● PROBLEM TO SOLVE: In the records below, find the line containing "List each element's" and transcribe it and every line after it exactly; leave the pictures out.

● PROVIDED MATERIAL:
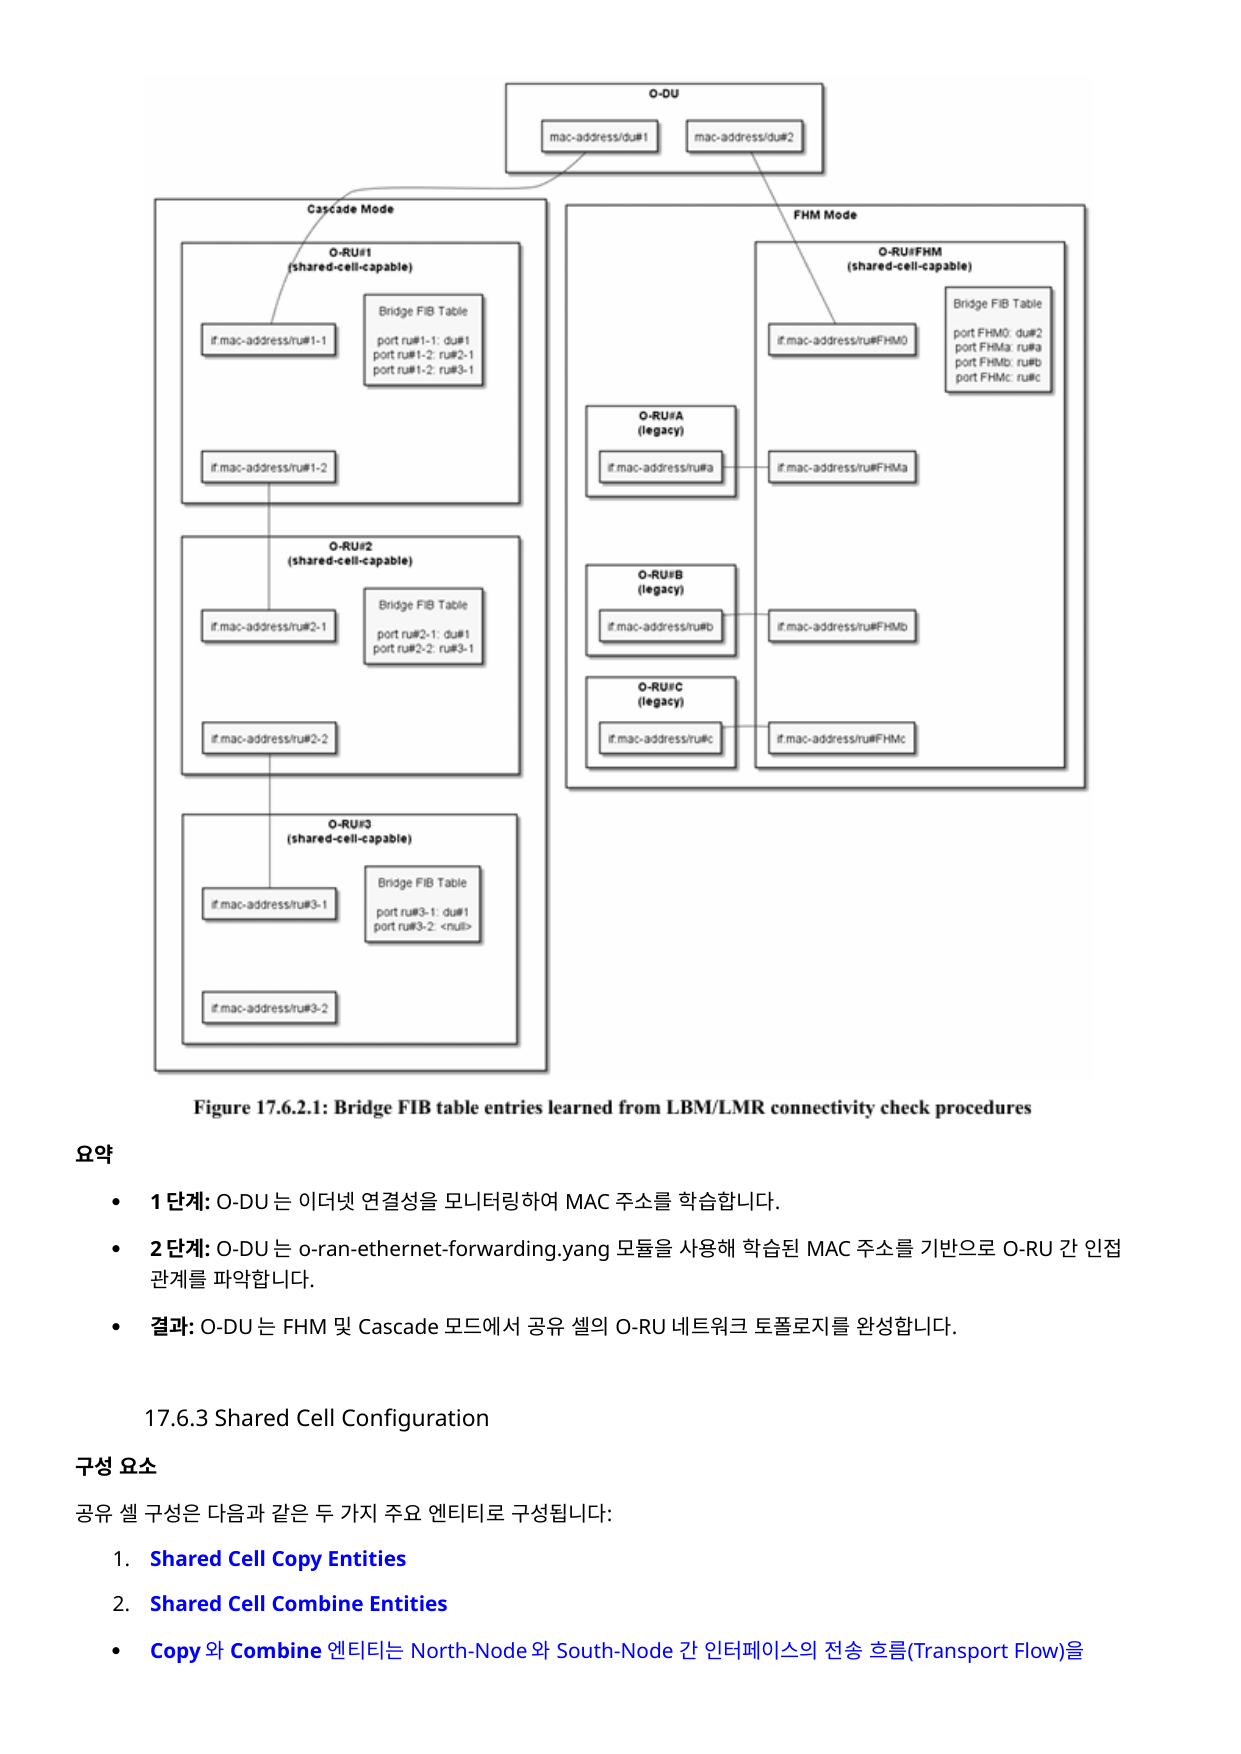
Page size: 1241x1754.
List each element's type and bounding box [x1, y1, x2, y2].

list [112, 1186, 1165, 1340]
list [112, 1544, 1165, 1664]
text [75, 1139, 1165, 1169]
picture [141, 75, 1099, 1122]
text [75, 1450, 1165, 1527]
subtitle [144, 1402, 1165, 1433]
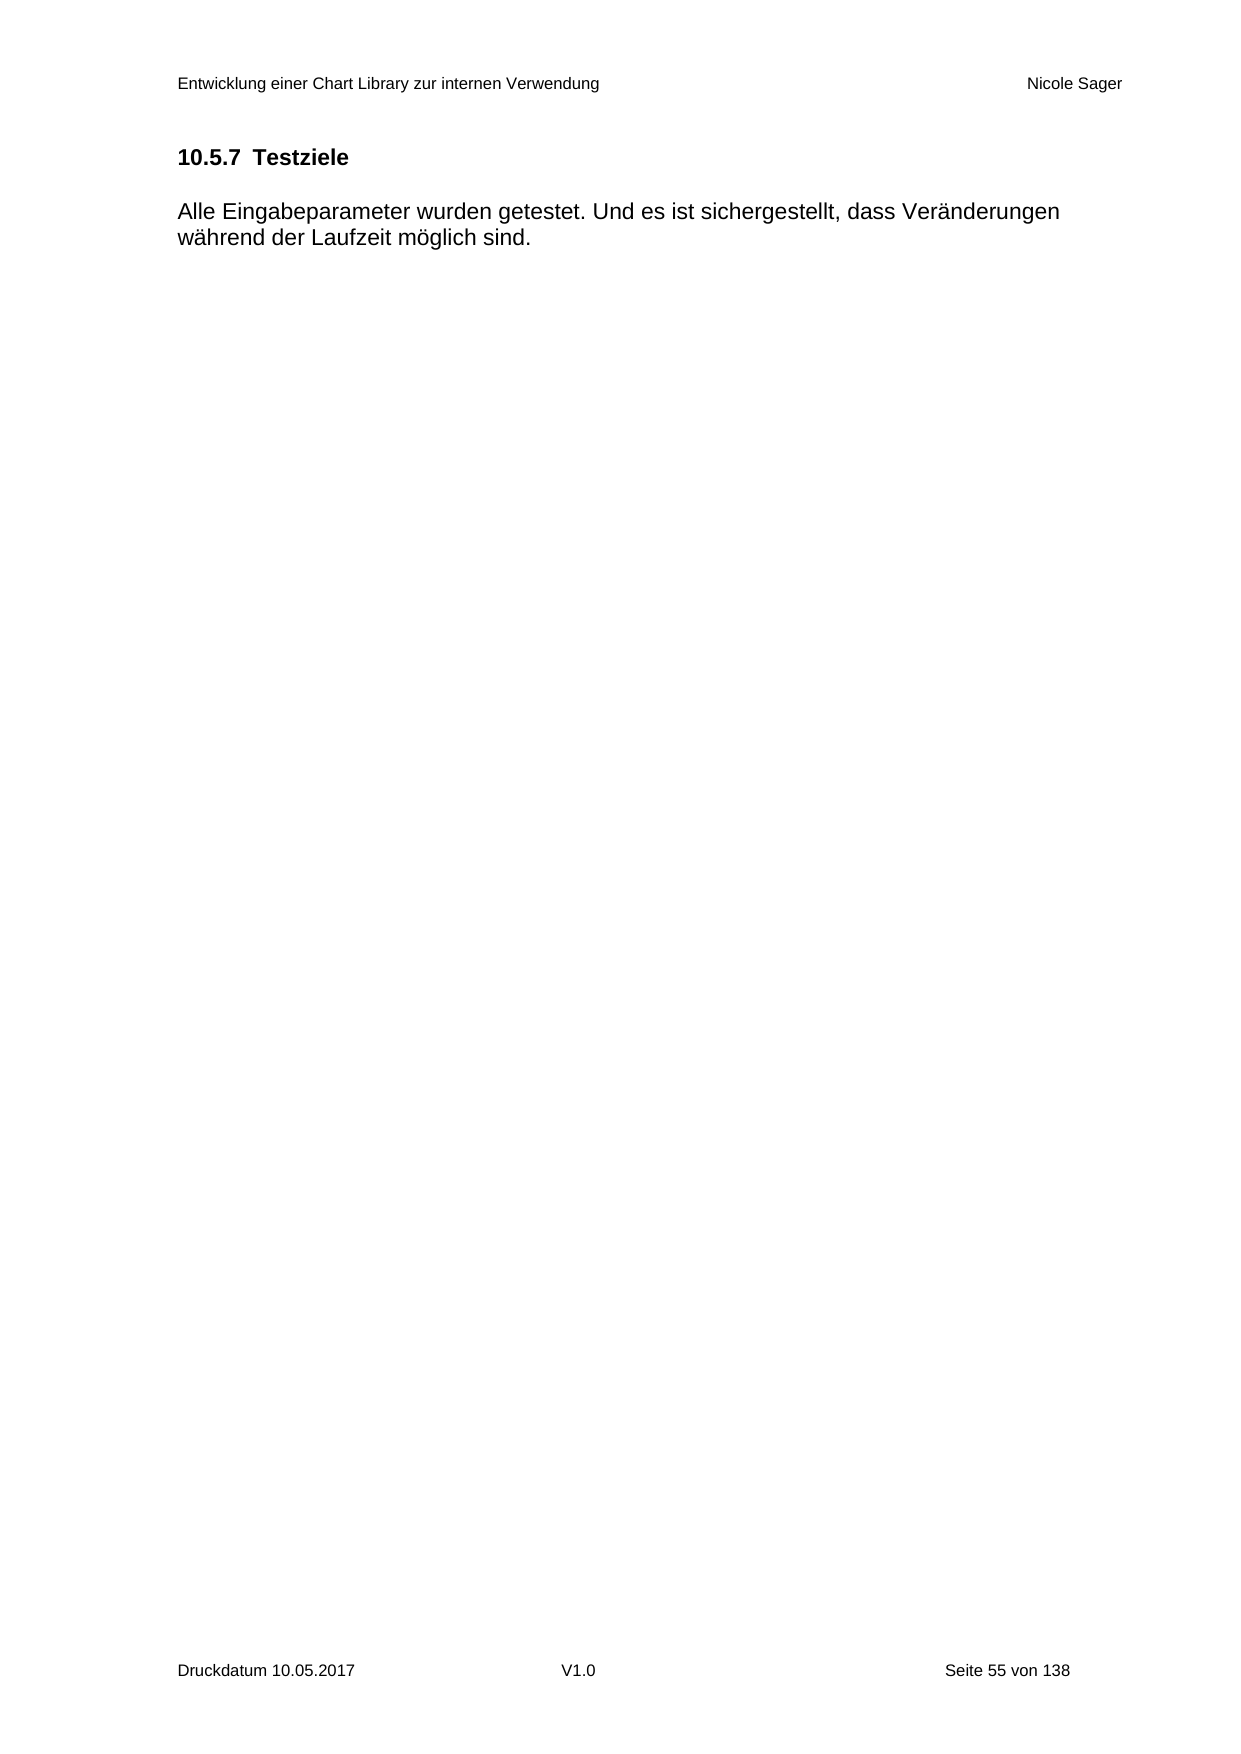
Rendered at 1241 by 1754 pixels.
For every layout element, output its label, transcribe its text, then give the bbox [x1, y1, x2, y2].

text Alle Eingabeparameter wurden getestet. Und es ist sichergestellt, dass Veränderungen während der Laufzeit möglich sind. [177, 198, 1122, 250]
subtitle Testziele [177, 144, 1122, 171]
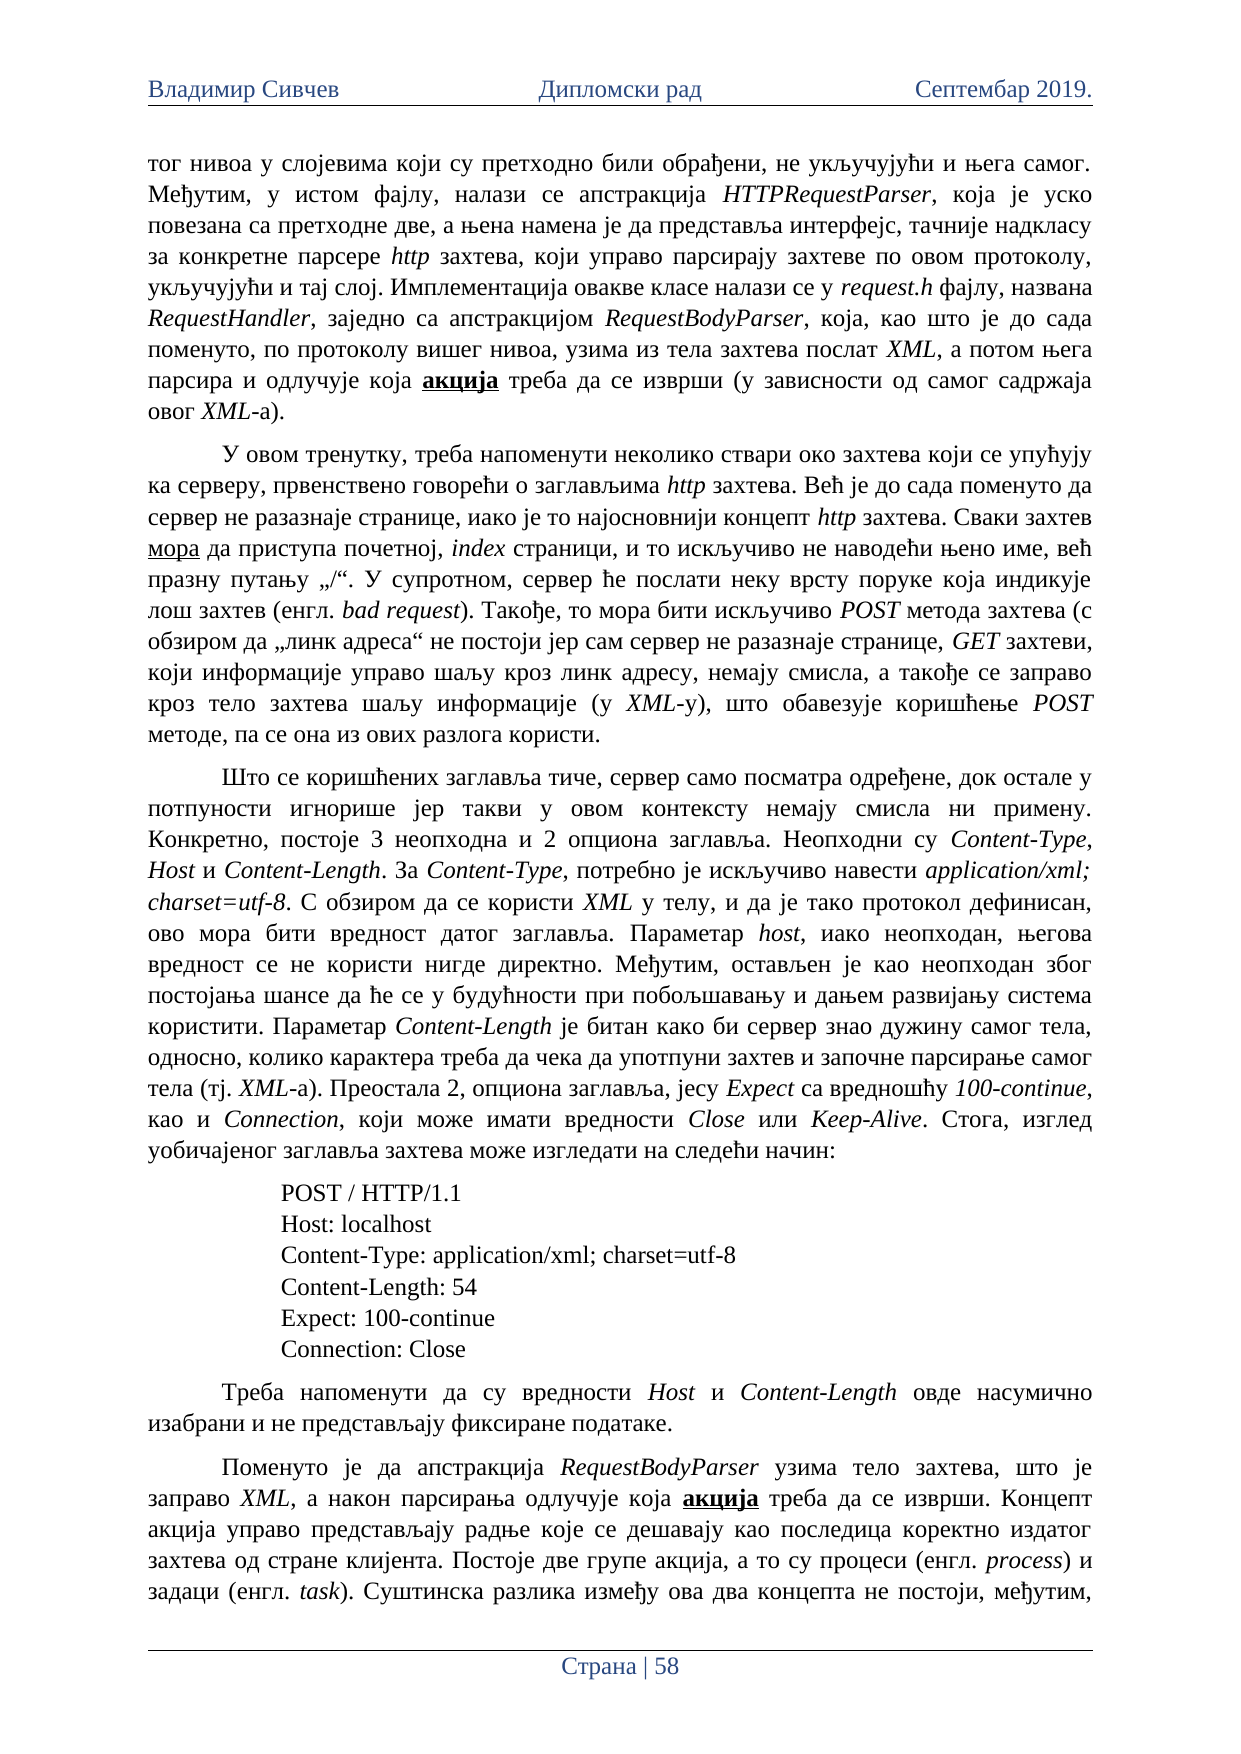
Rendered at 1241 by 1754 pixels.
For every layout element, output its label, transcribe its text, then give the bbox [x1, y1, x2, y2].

● YOUR SOLUTION:
List each element's type and bounding box [x1, y1, x2, y2].

list [112, 1186, 1165, 1340]
list [112, 1544, 1165, 1664]
text [75, 1139, 1165, 1169]
picture [141, 75, 1099, 1122]
text [75, 1450, 1165, 1527]
subtitle [144, 1402, 1165, 1433]
Rendered at 1241 by 1754 pixels.
For every layout element, output its label, transcribe its text, then give the bbox [x1, y1, x2, y2].

text Alle Eingabeparameter wurden getestet. Und es ist sichergestellt, dass Veränderungen während der Laufzeit möglich sind. [177, 198, 1122, 250]
subtitle Testziele [177, 144, 1122, 171]
Rendered at 1241 by 1754 pixels.
For every layout element, output its label, transcribe its text, then give the bbox [x1, y1, x2, y2].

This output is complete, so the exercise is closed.